== Instructions to follow ==
Starting with the line that contains "The legal watchdog" and going on through the line that contains "Black and White Version", output those lines of the records below as a JSON list of strings, with one string per line and blank lines left out. Leave the pictures out of the answer.
Provided data below:
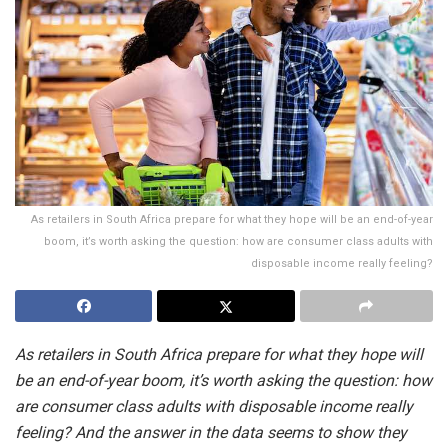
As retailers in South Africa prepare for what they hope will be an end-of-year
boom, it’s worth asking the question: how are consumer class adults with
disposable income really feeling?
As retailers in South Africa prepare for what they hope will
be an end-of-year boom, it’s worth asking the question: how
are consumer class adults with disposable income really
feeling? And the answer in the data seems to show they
End of Provided data.
Provided data below:
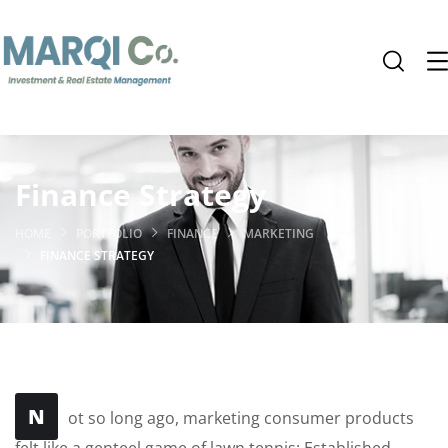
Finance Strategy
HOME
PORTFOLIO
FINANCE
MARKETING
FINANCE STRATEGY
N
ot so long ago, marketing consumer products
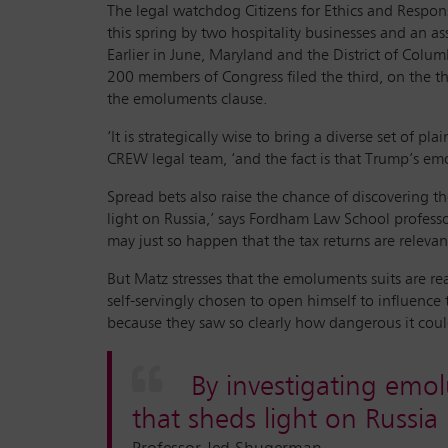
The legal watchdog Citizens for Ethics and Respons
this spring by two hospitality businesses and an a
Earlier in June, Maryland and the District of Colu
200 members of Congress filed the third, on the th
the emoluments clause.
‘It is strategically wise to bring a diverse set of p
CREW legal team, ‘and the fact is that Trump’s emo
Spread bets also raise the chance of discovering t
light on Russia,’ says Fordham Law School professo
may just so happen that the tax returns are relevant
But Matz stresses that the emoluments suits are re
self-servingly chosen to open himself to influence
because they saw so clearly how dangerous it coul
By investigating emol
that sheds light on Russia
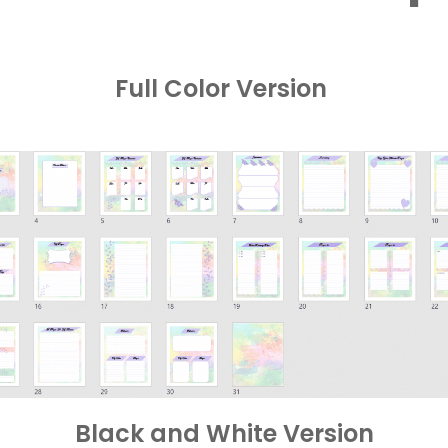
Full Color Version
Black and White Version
End of Provided data.
== Written solution ==
[
  "The legal watchdog Citizens for Ethics and Respons",
  "this spring by two hospitality businesses and an a",
  "Earlier in June, Maryland and the District of Colu",
  "200 members of Congress filed the third, on the th",
  "the emoluments clause.",
  "‘It is strategically wise to bring a diverse set of p",
  "CREW legal team, ‘and the fact is that Trump’s emo",
  "Spread bets also raise the chance of discovering t",
  "light on Russia,’ says Fordham Law School professo",
  "may just so happen that the tax returns are relevant",
  "But Matz stresses that the emoluments suits are re",
  "self-servingly chosen to open himself to influence",
  "because they saw so clearly how dangerous it coul",
  "By investigating emol",
  "that sheds light on Russia",
  "Full Color Version",
  "Black and White Version"
]